*Prompt*
Gather every line in the records containing the string "that". Letter case matters.

Collected data:
##############################
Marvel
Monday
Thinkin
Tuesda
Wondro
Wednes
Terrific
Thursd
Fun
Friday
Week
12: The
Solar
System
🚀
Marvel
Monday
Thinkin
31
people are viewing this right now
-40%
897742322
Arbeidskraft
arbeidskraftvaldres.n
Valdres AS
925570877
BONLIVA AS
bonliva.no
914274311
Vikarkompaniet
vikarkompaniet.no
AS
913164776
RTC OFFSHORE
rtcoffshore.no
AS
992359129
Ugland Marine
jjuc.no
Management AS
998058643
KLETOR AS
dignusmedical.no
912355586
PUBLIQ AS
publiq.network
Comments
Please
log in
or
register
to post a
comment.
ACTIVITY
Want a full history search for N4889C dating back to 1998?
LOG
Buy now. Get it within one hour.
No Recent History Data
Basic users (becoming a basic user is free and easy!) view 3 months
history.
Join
##############################
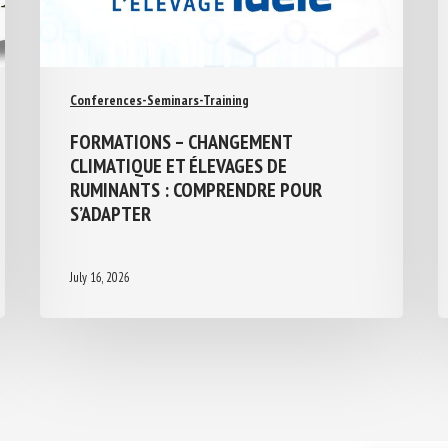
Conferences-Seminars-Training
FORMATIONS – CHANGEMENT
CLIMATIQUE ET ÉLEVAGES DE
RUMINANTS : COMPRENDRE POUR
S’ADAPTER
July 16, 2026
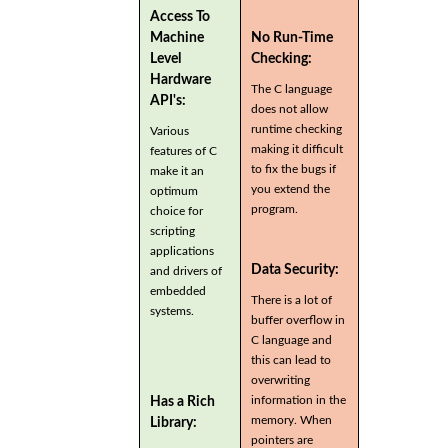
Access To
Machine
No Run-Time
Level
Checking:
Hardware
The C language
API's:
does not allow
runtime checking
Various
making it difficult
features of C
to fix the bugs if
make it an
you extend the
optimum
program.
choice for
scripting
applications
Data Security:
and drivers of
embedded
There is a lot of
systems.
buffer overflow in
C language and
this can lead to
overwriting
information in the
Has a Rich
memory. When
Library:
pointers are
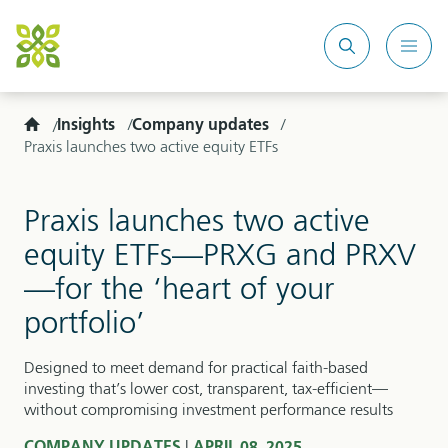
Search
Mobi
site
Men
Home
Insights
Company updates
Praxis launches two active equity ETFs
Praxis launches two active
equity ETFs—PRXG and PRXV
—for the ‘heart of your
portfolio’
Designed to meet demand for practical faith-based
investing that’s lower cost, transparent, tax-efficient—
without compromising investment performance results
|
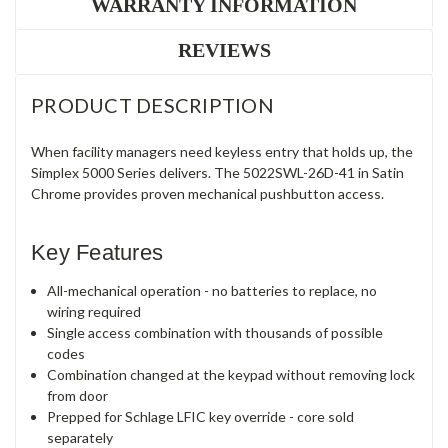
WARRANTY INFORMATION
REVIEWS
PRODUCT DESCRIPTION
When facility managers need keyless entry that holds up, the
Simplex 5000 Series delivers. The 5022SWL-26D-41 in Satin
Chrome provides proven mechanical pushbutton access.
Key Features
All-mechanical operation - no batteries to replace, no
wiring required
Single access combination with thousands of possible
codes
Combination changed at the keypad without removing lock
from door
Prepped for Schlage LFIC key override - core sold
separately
##############################
*Exercise answer*
investing that’s lower cost, transparent, tax-efficient—
When facility managers need keyless entry that holds up, the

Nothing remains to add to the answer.